**Apply what you read:**
1. According to the excerpt about the Pebble project, what does the VM now carry in exec mode?
2. In the excerpt about the Pebble project, rewrite the paragraph beginning "The bytecode VM has also been pushed" as a short bulleted list that keeps its main facts.
3. Write the next part of the excerpt about the Pebble project, starting after its final sentence.

**Excerpt to read:**

+++

The bytecode VM has also been pushed in a more explicit direction. In exec mode, the VM now carries an explicit value_stack, a frame_stack, and frame records rather than leaning entirely on incidental Python temporaries. Python still owns the concrete implementation, but Pebble is slowly gaining semantic independence over the runtime structures that matter. That is the deeper pattern of the whole project: not physical independence yet, but semantic independence first.
9. What Codex Was Actually Useful For
Most of this was built in a loop with Codex, but the useful interaction was not “write feature X” in isolation. The more valuable pattern was: inspect the current repository, read the architecture docs, understand which layer a change belongs to, then push one subsystem forward without losing the internal story of the project. Sometimes that meant adding or refactoring commands. More often it meant tightening the boundary between Python and Pebble, restating the launcher model, clarifying process or TTY semantics, or turning an implicit rule into an explicit one.
That is also why I increasingly think of AI agents as force multipliers for individual builders. If you already have a technical direction in your head, and you can tell when an implementation is right or wrong, an agent like Codex dramatically compresses the distance between idea and working system. The real superpower is not that it replaces judgment; it is that it lets intent propagate into code, refactors, documentation, and iteration loops much faster than one person could usually sustain alone. In that sense, it can feel a little like saying what you want and watching the system begin to exist.

+++

**Supplied material:**
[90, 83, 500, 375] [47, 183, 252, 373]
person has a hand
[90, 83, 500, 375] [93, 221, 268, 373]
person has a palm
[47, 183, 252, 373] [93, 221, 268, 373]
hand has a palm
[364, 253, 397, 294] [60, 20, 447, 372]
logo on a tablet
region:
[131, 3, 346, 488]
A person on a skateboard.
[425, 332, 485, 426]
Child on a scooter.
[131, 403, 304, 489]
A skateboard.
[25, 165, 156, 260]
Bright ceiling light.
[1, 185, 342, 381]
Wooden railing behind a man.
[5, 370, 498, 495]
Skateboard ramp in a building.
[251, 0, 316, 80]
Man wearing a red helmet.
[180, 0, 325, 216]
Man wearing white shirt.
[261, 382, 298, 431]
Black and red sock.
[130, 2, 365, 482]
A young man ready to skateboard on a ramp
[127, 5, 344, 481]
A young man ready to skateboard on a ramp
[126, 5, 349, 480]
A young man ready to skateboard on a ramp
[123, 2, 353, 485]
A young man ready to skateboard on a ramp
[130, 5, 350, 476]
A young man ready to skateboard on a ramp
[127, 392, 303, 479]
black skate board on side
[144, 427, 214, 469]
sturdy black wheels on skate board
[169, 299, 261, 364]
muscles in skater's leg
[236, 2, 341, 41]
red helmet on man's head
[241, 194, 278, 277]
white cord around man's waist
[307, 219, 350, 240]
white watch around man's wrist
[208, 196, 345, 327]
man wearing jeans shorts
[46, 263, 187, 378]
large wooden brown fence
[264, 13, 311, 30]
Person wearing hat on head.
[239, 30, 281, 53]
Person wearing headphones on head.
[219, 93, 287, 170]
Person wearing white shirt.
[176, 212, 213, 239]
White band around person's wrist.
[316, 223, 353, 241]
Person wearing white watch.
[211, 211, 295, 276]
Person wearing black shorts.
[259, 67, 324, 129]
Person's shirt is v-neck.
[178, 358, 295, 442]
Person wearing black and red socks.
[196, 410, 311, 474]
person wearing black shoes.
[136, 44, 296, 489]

+++

**Answers by task:**
1. An explicit value_stack, a frame_stack, and frame records.

2.
- The bytecode VM has moved in a more explicit direction.
- In exec mode, it carries an explicit value_stack, a frame_stack, and frame records instead of relying entirely on incidental Python temporaries.
- Python still owns the concrete implementation, but Pebble is gaining semantic independence over the key runtime structures.
- The project's overall pattern is semantic independence first, not yet physical independence.

3.
So “vibe coding” is funny, but slightly misleading. The project moved fast, yes, and a lot of it was built in one concentrated weekend day. But what happened here was not random prompting followed by a pile of disconnected features. What happened was that a project that might once have taken months of stop-and-go solo time could be compressed into a single intense day, because the bottleneck shifted. The hard part was no longer typing every line myself; the hard part was having a coherent idea, choosing the right abstractions, and steering the system as it took shape. The result is not just “more code, faster,” but a repository that ended up with a recognizable architecture: a Python bootloader substrate, a Pebble-defined runtime and shell, a filesystem model with multiple semantics, a growing ABI, and the beginnings of a process/thread/TTY story that can actually be extended rather than rewritten from scratch.
10. Current State
PebbleOS is still a transition-stage system. It does not yet have full process isolation, a complete Linux-style process table, mature permission and user models, networking, packaging, or a real service layer. But it is also no longer a toy shell around a guest language. It has a rooted filesystem, a Pebble-defined shell, a bytecode VM, a Pebble-visible ABI, a bootstrap thread model, a TTY/input model, device-style paths under /dev, and a memory/heap layer that increasingly belongs to the language rather than the host.
That is why I think the most accurate description is not “I made a toy OS,” but something more specific: PebbleOS is a scripting-first operating-system experiment in which the language is gradually taking ownership of the system above a shrinking Python substrate. That is a much more technical claim than the title suggests, but it is the one I actually care about.